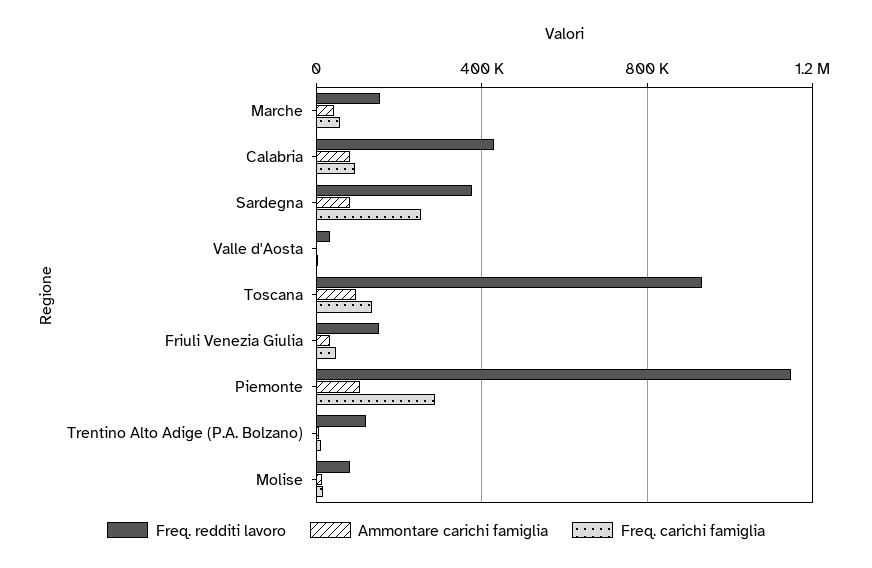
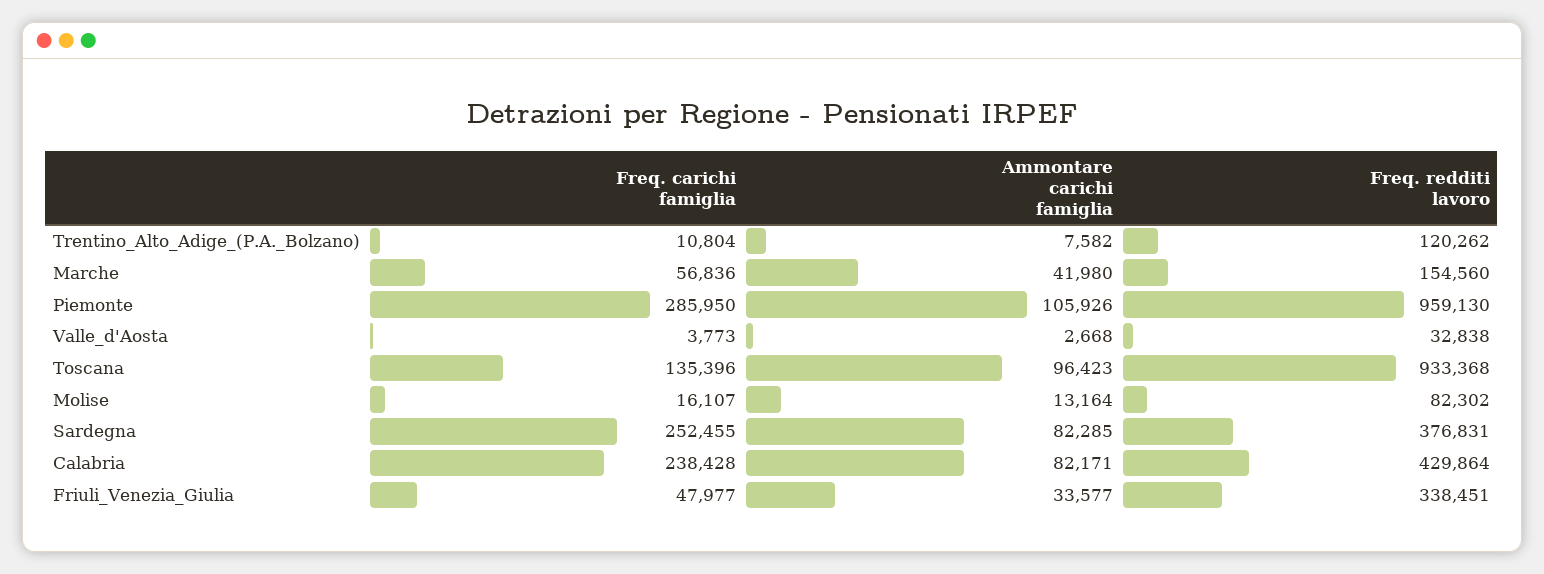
Freq. carichi famiglia, Calabria: 100000 -> 238428
Freq. redditi lavoro, Friuli Venezia Giulia: 150000 -> 338451
Freq. redditi lavoro, Piemonte: 1150000 -> 959130

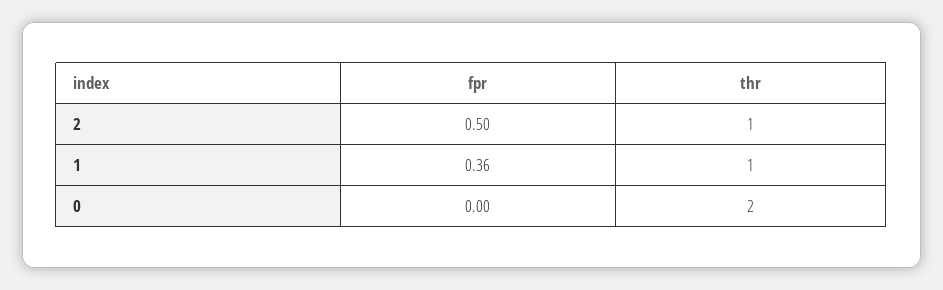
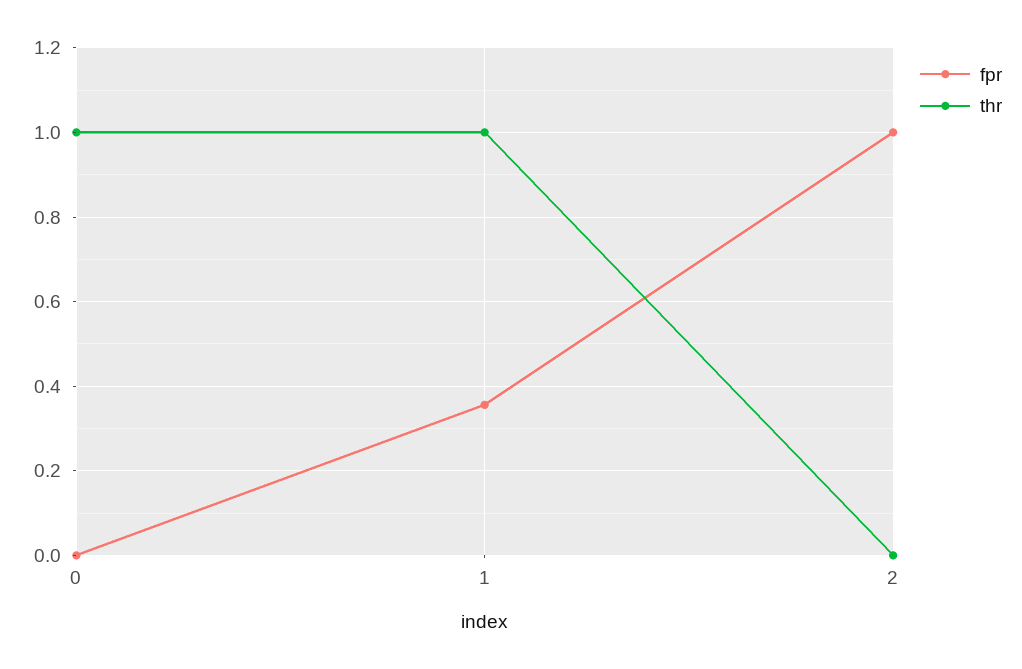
fpr, 2: 0.5 -> 1
thr, 2: 1 -> 0
thr, 0: 2 -> 1

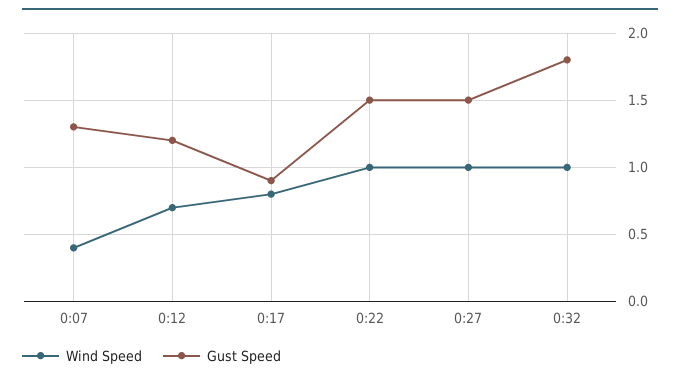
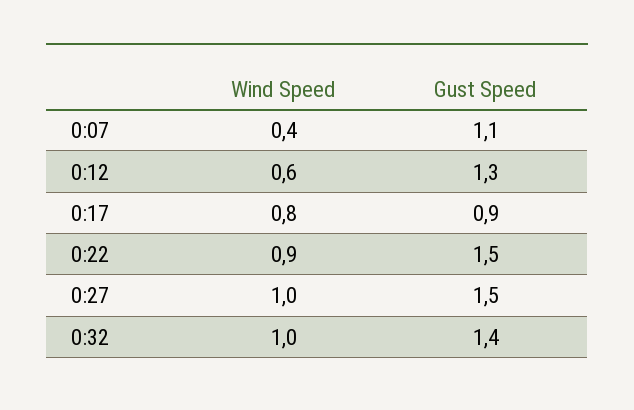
Gust Speed, 0:07: 1.3 -> 1.1
Wind Speed, 0:12: 0.7 -> 0.6
Gust Speed, 0:12: 1.2 -> 1.3
Wind Speed, 0:22: 1 -> 0.9
Gust Speed, 0:32: 1.8 -> 1.4

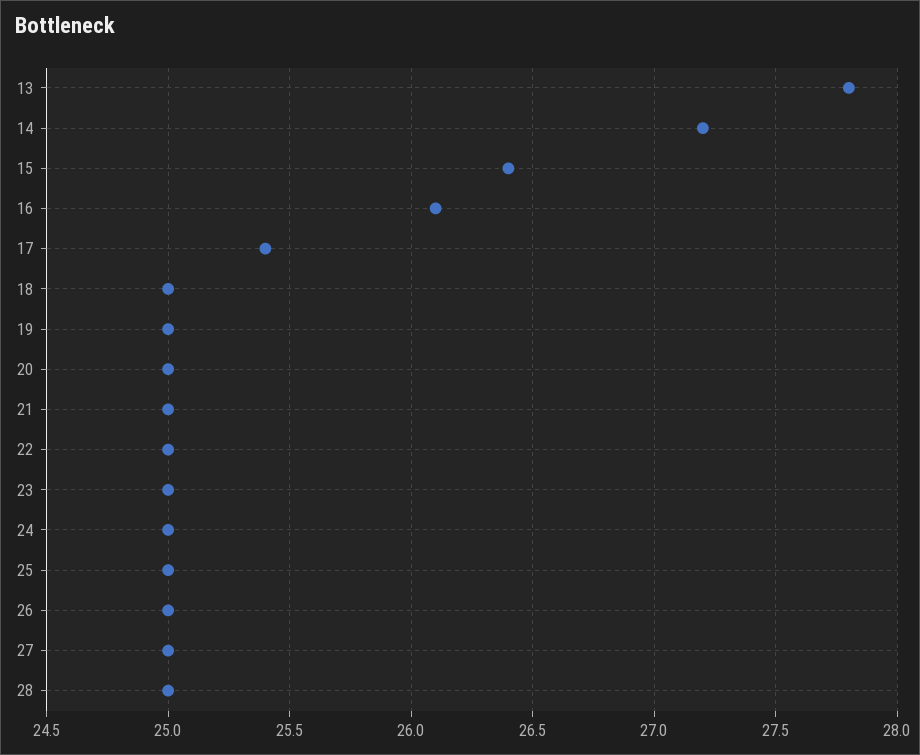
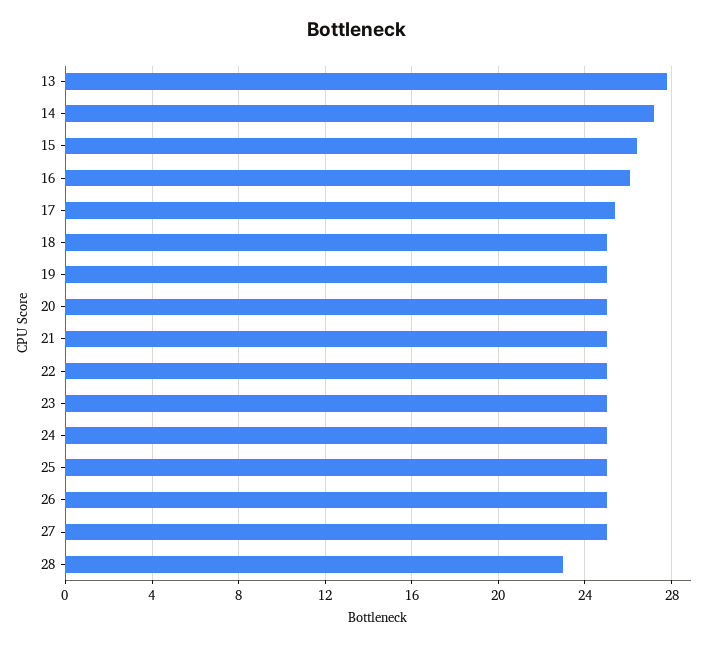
28: 25 -> 23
○ ○ ○ ○ ○ ○ ○
_INSTRUCTION_
The records above should be duplicated exactly, with none of their pictures kept.

_ANSWER TO THE PROBLEM_
Freq. carichi famiglia, Calabria: 100000 -> 238428
Freq. redditi lavoro, Friuli Venezia Giulia: 150000 -> 338451
Freq. redditi lavoro, Piemonte: 1150000 -> 959130

fpr, 2: 0.5 -> 1
thr, 2: 1 -> 0
thr, 0: 2 -> 1

Gust Speed, 0:07: 1.3 -> 1.1
Wind Speed, 0:12: 0.7 -> 0.6
Gust Speed, 0:12: 1.2 -> 1.3
Wind Speed, 0:22: 1 -> 0.9
Gust Speed, 0:32: 1.8 -> 1.4

28: 25 -> 23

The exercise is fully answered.